THE DATA ::

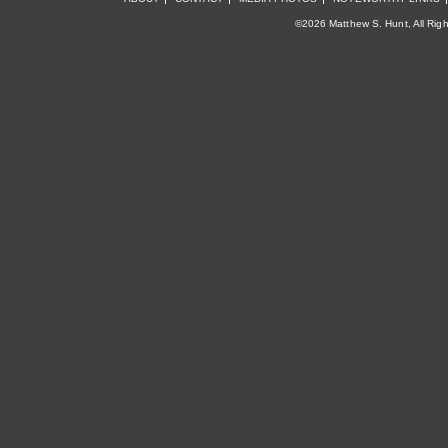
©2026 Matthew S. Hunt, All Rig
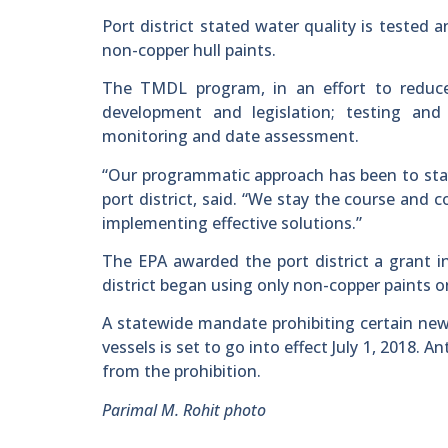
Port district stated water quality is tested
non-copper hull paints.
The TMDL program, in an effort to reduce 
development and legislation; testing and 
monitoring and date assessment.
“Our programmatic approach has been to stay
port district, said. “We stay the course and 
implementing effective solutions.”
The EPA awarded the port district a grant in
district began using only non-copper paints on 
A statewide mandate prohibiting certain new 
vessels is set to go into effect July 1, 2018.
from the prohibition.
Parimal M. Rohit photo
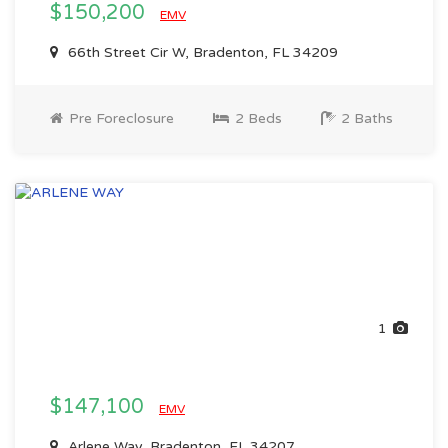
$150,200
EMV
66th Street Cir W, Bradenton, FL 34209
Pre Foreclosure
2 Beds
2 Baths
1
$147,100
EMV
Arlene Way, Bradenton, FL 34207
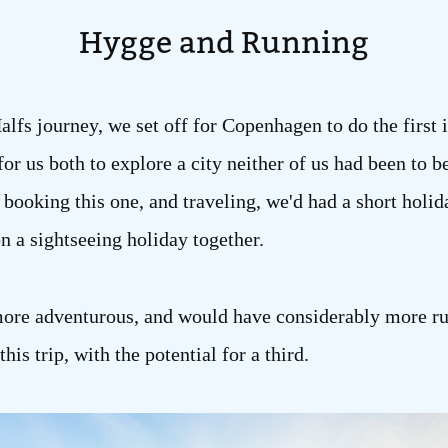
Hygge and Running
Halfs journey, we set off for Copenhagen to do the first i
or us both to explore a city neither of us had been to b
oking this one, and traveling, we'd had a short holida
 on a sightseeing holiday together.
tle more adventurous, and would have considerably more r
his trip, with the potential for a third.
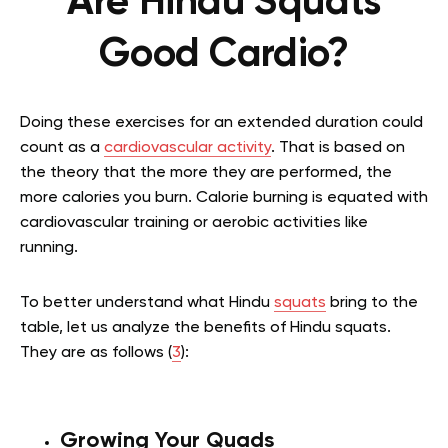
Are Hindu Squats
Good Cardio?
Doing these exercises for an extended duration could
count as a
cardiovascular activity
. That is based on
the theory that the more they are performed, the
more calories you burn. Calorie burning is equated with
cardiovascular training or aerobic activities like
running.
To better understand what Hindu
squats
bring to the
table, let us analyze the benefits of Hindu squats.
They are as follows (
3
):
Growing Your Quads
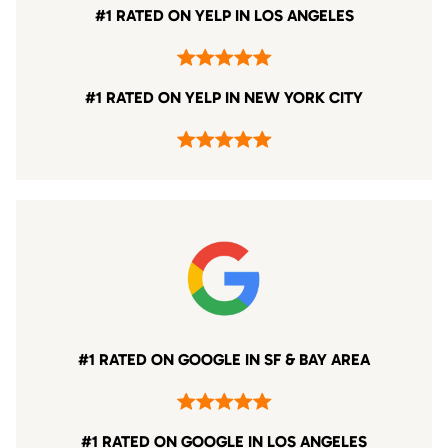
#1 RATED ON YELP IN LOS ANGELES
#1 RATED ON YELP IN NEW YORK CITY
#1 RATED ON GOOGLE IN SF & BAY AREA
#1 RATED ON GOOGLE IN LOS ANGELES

TASK TO COMPLETE ::
Looking over the records, find each line with the word "district" and copy it.

ANSWER TO THIS TASK ::
Port district stated water quality is tested
port district, said. “We stay the course and 
The EPA awarded the port district a grant in
district began using only non-copper paints on 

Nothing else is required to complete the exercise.